According to Mervin Jebaraj, director of the Center for Business and Economic Research (CBER) at the Sam M. Walton College of Business at the University of Arkansas, the 2.3% overall vacancy rate for apartments is so low as to be “functionally zero.” In CBER’s discussions with multifamily developers, many apartment complexes in Northwest Arkansas now have waiting lists. This is further illustrated when looking closer at the vacancy rates by apartment size, where the most popular units are one-bedrooms with a vacancy rate of 0.8% and two-bedrooms with a rate of 1.0%. Low inventories are also driving up lease rates, which rose 12.0% from the first half of 2021 and 61.3% since the first half of 2012.

The market for residential single-family homes saw an increase in available inventory with 1,193 homes listed for sale on MLS compared to 642 one year ago, an increase of 85.8%. But this did nothing to slow down the continued increase in home prices as the average selling price of a home listed on MLS rose 26.8% from a year ago, from $304,235 to $385,821. From a decade ago, this average selling price has risen 128.4%, far outpacing the national rate of inflation in the last decade of 29.04%.

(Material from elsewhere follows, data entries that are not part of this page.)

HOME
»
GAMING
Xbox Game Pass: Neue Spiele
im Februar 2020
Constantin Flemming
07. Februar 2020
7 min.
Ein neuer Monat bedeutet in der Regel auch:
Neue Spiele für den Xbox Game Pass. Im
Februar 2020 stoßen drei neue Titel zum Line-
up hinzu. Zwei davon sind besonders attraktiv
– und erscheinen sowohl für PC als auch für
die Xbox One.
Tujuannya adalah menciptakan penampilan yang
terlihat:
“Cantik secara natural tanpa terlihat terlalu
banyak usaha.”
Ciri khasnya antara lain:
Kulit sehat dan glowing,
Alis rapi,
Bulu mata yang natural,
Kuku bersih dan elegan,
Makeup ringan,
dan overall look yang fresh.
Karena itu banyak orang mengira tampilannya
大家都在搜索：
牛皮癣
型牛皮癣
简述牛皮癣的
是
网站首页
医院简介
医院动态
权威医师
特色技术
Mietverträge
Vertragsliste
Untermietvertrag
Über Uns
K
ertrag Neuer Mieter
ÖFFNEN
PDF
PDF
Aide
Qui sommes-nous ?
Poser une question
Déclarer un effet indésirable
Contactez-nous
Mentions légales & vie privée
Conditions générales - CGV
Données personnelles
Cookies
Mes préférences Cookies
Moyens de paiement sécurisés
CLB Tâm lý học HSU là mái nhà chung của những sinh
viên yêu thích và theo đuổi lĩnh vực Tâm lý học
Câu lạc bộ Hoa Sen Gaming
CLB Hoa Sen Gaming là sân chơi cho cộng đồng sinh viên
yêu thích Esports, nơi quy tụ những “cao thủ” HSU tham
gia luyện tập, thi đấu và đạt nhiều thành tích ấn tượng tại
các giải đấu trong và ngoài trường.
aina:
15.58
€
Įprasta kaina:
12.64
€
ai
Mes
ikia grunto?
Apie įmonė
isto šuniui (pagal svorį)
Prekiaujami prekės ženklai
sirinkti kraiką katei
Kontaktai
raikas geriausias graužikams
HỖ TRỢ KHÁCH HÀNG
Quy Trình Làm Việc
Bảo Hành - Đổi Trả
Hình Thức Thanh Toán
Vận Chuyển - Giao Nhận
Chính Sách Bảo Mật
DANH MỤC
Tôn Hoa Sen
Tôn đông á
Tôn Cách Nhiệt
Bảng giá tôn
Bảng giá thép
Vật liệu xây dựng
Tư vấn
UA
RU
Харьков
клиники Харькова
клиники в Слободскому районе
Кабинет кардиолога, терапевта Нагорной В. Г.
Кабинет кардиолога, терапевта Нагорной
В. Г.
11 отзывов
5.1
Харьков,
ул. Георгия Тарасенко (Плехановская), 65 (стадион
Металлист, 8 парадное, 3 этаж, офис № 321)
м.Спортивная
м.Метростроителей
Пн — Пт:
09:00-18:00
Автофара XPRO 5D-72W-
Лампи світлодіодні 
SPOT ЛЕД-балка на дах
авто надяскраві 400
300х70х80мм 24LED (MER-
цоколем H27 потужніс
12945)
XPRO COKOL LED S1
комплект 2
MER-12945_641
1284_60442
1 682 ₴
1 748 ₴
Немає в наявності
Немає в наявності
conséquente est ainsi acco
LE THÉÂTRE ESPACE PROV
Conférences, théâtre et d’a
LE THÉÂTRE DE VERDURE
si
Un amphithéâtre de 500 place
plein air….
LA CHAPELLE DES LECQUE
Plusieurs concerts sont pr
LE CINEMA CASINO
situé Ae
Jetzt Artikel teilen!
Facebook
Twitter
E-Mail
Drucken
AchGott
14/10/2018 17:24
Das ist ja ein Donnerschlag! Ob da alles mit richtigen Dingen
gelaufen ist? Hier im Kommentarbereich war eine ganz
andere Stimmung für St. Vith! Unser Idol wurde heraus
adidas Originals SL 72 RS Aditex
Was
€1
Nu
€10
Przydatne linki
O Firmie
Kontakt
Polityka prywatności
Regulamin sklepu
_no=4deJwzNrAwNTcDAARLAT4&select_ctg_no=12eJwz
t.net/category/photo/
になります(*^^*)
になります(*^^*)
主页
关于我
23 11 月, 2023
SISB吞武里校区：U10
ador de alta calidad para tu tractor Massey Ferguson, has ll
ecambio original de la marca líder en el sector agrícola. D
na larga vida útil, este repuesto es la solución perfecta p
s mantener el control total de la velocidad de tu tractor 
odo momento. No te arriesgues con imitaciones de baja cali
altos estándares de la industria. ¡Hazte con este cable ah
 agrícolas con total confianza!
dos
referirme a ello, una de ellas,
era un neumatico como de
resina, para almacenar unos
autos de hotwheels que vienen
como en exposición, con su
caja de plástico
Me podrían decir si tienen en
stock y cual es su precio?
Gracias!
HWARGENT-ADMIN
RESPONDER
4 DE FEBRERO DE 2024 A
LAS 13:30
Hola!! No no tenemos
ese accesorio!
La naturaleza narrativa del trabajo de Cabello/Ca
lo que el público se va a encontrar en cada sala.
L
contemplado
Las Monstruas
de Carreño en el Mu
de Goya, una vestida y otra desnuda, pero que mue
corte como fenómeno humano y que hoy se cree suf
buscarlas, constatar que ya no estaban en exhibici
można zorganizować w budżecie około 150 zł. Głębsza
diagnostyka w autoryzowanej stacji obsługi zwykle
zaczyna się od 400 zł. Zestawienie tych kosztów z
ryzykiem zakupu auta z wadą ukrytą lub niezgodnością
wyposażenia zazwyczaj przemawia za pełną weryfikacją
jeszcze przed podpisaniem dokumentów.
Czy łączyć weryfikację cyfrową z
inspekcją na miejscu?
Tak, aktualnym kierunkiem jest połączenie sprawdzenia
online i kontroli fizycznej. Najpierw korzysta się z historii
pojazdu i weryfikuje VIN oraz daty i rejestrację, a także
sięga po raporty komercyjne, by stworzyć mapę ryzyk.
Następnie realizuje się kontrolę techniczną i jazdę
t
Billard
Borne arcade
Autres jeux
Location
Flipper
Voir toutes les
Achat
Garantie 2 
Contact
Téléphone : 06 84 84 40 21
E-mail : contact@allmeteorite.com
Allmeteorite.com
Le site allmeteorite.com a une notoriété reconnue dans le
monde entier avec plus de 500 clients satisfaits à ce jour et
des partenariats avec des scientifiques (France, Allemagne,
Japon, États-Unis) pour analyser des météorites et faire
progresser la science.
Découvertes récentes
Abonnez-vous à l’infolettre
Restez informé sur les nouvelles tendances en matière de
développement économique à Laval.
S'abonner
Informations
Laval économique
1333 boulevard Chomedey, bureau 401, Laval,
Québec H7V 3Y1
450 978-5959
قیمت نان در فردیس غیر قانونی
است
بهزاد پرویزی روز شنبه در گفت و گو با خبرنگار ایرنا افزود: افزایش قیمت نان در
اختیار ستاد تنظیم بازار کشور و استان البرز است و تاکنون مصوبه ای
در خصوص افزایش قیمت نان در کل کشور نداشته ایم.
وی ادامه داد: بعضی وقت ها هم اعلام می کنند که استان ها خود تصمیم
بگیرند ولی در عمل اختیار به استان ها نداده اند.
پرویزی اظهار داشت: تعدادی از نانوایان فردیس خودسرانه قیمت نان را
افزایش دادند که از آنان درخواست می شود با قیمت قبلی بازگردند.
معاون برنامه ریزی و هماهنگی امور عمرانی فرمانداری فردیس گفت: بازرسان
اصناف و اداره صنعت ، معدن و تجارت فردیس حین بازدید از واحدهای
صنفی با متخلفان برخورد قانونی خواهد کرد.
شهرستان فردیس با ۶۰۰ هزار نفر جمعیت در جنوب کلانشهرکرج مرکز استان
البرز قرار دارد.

“The Northwest Arkansas region is being challenged to provide affordable housing options for the continued increase in population,” Jebaraj said. “The pace of new home construction is slowing because of supply chain issues as builders are having difficulty getting new homes completed because of a lack of appliances, while some new subdivisions can’t get the approvals they need because they can’t get the transformers needed to provide electricity. Hopefully these are temporary issues that will get resolved soon. However, offering more affordable housing than other desirable metros is a competitive advantage that we are beginning to lose with the pace of price increases.

“This issue will not resolve itself, so I am hoping that the Regional Workforce Council will help by encouraging housing policy coordination between cities in the region. We simply have to increase the amount of housing options for current and new residents if we are to continue growing,” Jebaraj concluded.

Mark Ryan, loan manager for Arvest in Benton County, said one of the primary reasons we sponsor the Skyline Report is so that we have a regular, comprehensive view of the overall real estate market.

“This specific report shows the value of this effort,” he said. “As the region’s largest real estate lender, our real estate development and mortgage lending teams are ready to provide the insight, guidance and investment capital needed to meet the demand for additional housing.”

The Arvest Skyline Report is a biannual analysis of the latest commercial, single-family residential and multifamily residential property markets in Benton and Washington counties. The report is sponsored by Arvest Bank and conducted by CBER.